Work task: Copy each line that includes the string "sizing" from the material into your answer.
------
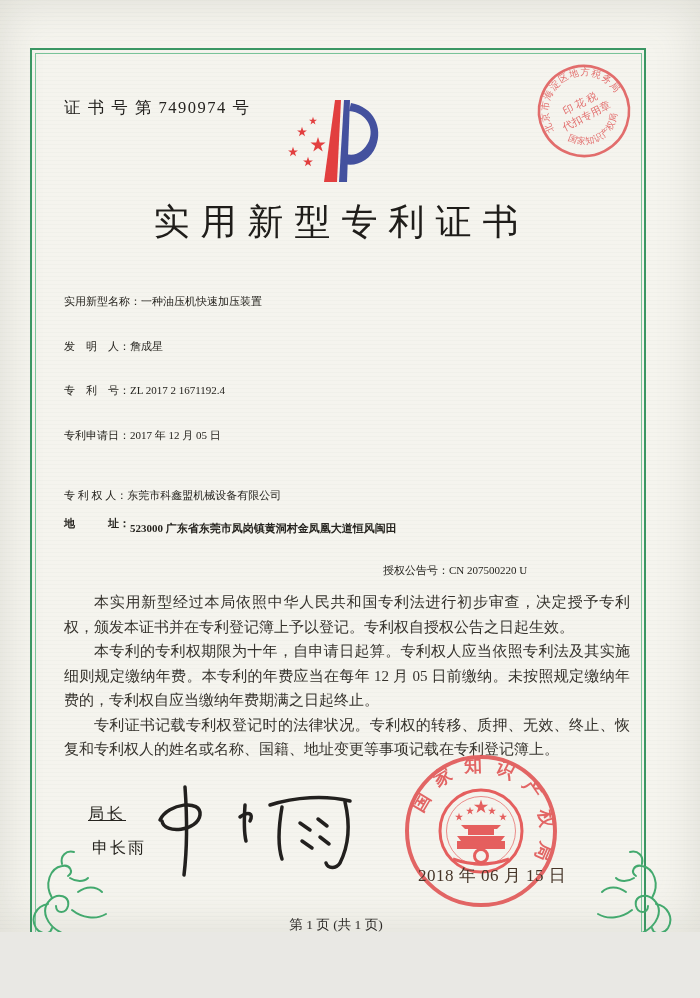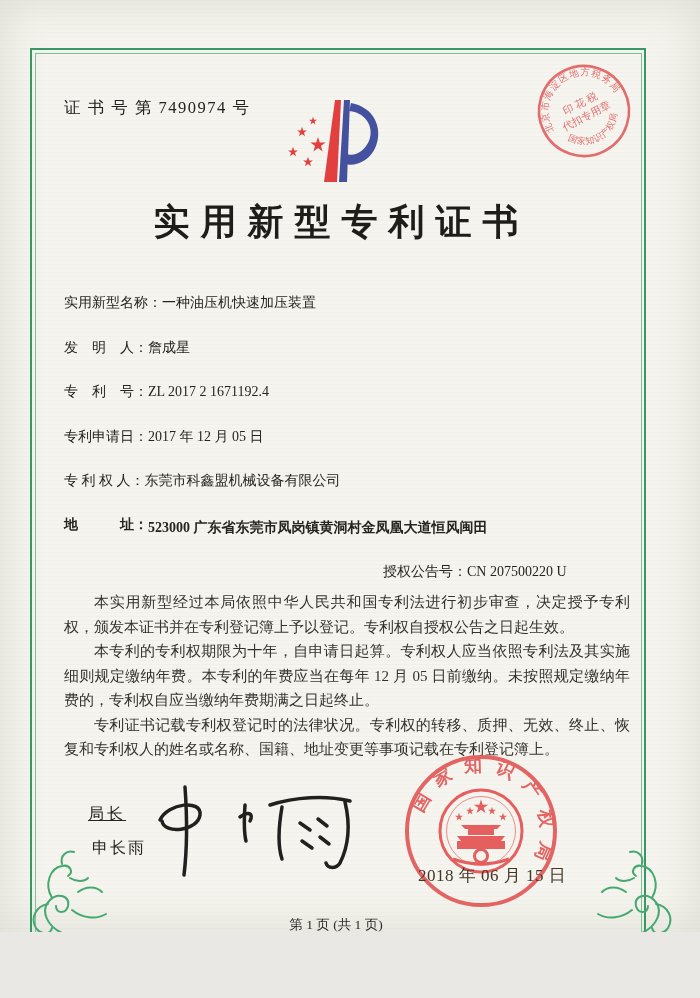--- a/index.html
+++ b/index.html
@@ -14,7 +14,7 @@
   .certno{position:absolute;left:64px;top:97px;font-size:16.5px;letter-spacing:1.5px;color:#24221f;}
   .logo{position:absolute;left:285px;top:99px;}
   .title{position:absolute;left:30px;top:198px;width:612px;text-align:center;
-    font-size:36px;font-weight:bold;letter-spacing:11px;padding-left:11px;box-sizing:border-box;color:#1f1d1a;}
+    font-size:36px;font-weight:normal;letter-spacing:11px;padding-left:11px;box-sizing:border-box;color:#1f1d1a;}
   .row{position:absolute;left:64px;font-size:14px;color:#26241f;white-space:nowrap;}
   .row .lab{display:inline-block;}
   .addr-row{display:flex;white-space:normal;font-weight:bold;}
------
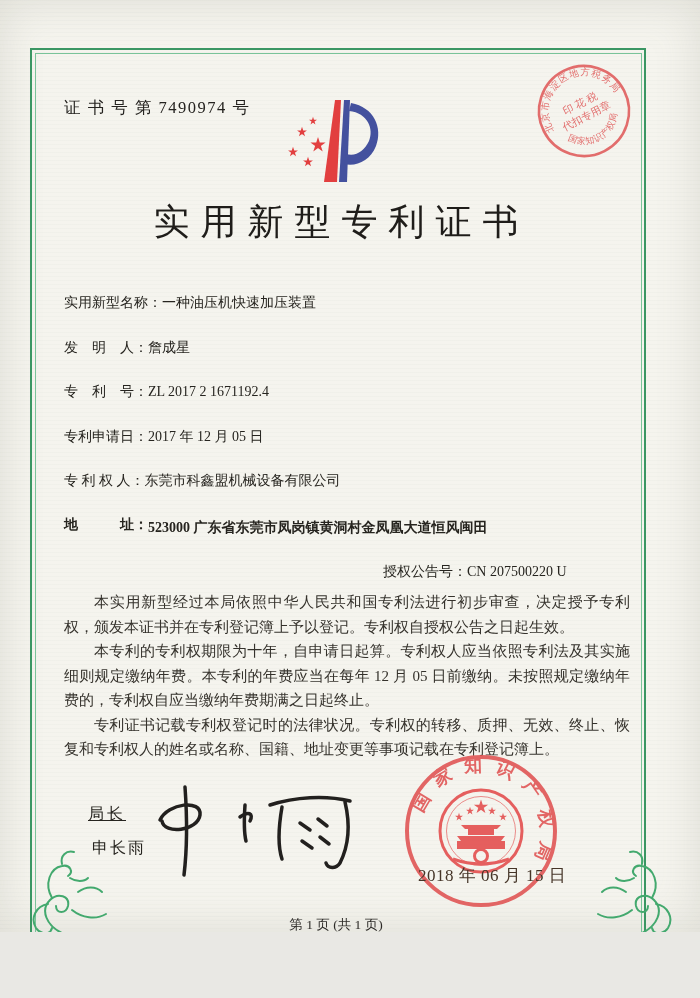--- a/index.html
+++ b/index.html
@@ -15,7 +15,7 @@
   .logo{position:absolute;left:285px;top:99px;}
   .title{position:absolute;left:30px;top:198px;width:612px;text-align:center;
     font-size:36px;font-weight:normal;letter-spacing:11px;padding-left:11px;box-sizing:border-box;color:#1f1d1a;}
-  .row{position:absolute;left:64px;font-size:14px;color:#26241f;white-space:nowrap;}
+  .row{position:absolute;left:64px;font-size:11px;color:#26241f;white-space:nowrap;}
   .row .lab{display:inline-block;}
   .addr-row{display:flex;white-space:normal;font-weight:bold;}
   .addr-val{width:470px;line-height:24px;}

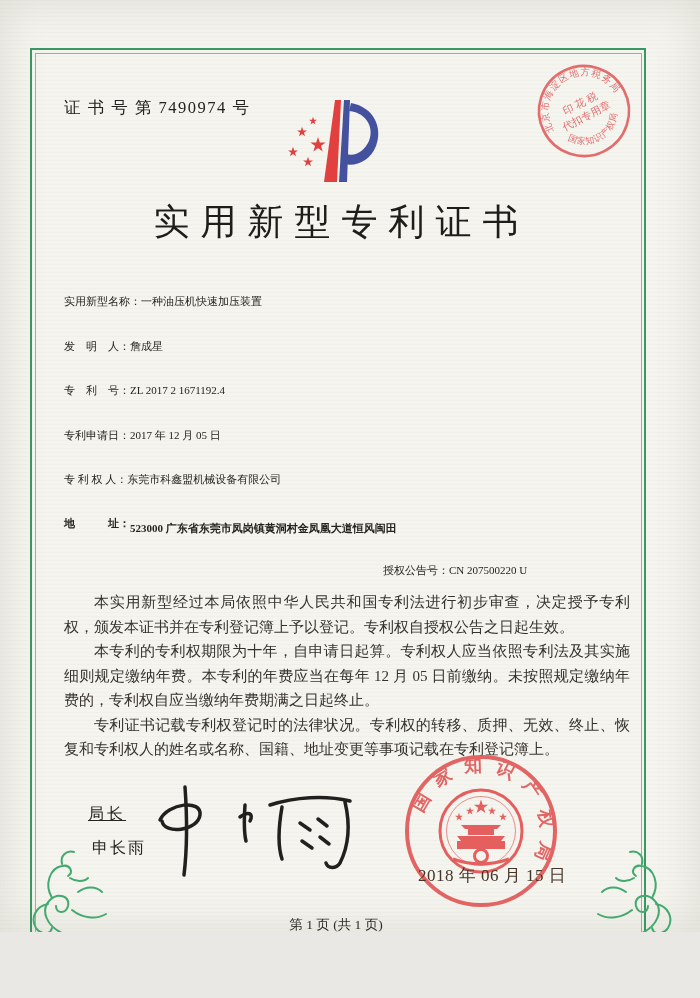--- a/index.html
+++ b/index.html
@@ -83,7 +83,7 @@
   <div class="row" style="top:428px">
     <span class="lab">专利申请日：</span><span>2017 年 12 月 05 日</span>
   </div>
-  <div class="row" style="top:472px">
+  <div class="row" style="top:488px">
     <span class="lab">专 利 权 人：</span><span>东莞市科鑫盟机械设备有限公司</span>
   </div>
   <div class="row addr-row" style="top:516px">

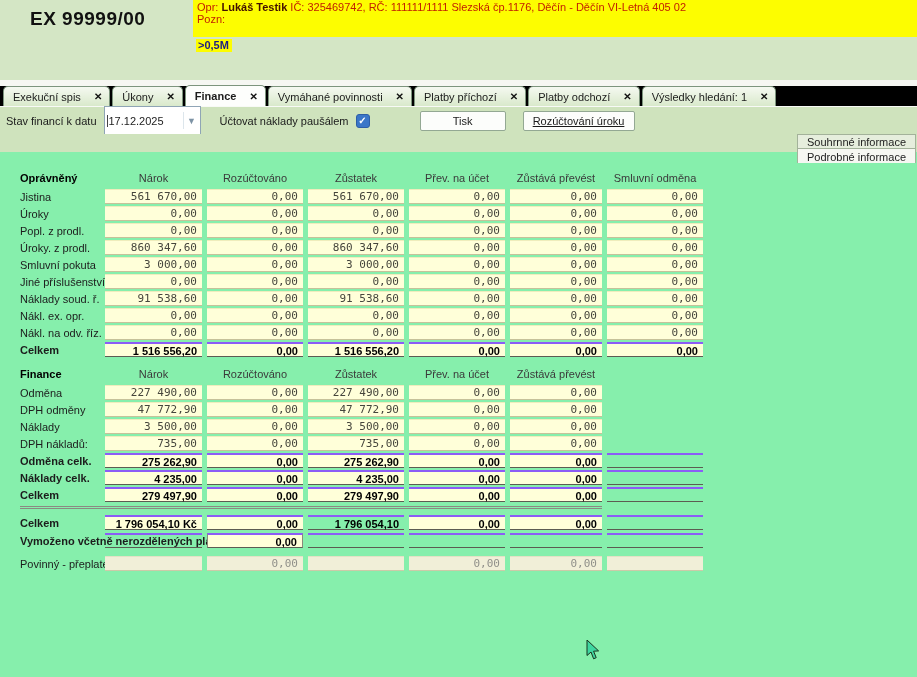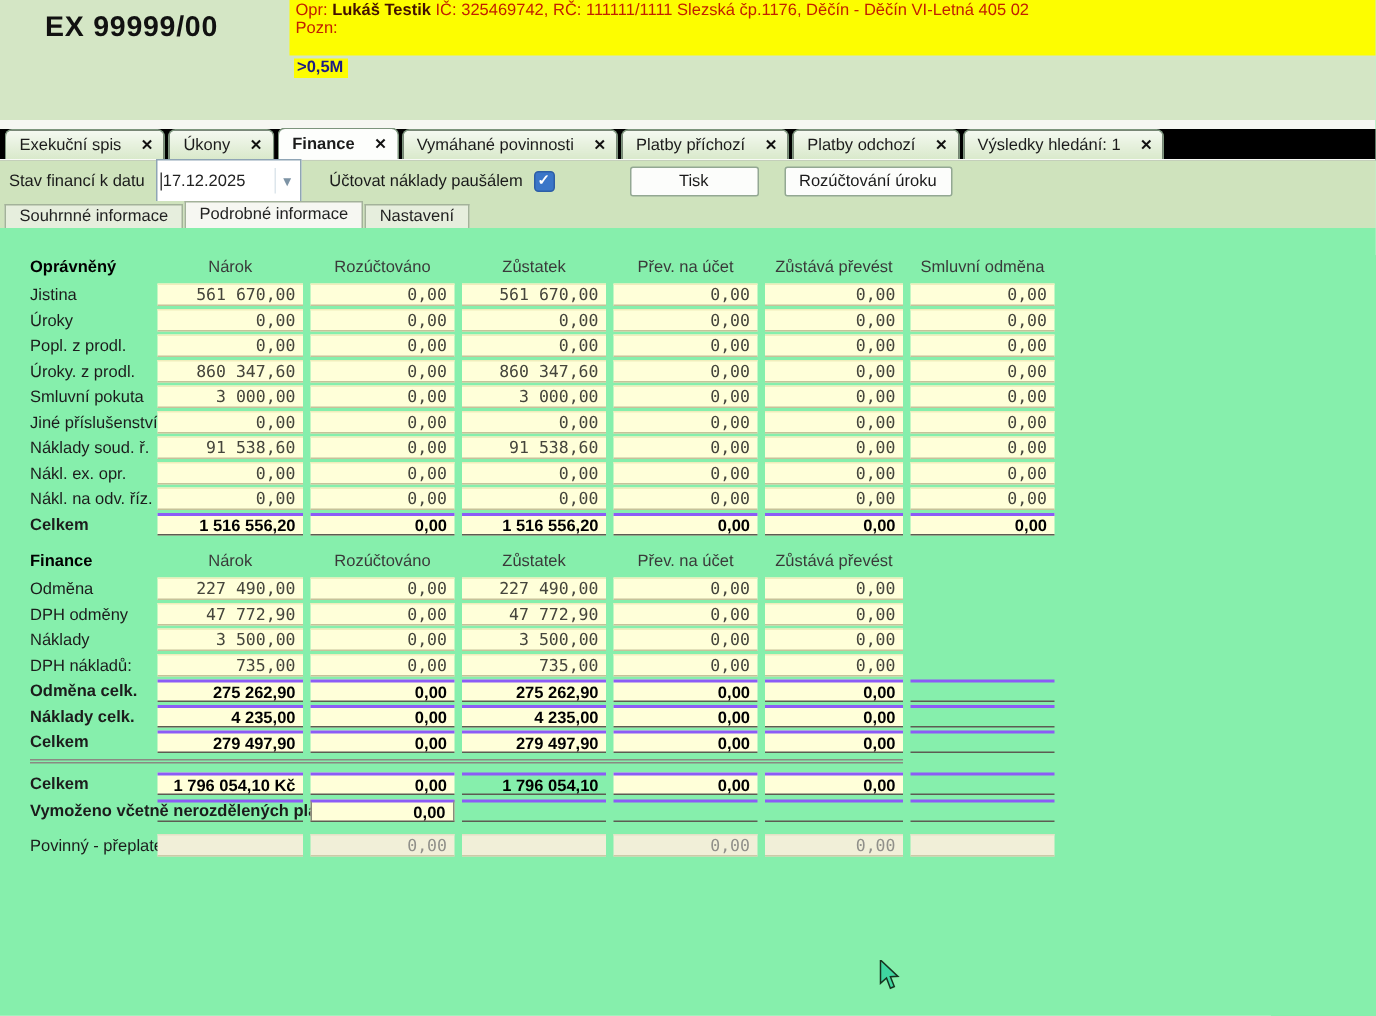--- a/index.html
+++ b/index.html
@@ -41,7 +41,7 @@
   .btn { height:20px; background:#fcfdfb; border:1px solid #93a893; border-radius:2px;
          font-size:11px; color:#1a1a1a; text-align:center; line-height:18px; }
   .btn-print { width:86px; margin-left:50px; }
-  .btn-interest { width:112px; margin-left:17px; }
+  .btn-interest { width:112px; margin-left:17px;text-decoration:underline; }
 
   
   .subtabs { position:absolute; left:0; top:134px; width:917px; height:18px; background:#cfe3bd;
------
Solution:
-    font-size:36px;font-weight:bold;letter-spacing:11px;padding-left:11px;box-sizing:border-box;color:#1f1d1a;}
+    font-size:36px;font-weight:normal;letter-spacing:11px;padding-left:11px;box-sizing:border-box;color:#1f1d1a;}
     font-size:36px;font-weight:normal;letter-spacing:11px;padding-left:11px;box-sizing:border-box;color:#1f1d1a;}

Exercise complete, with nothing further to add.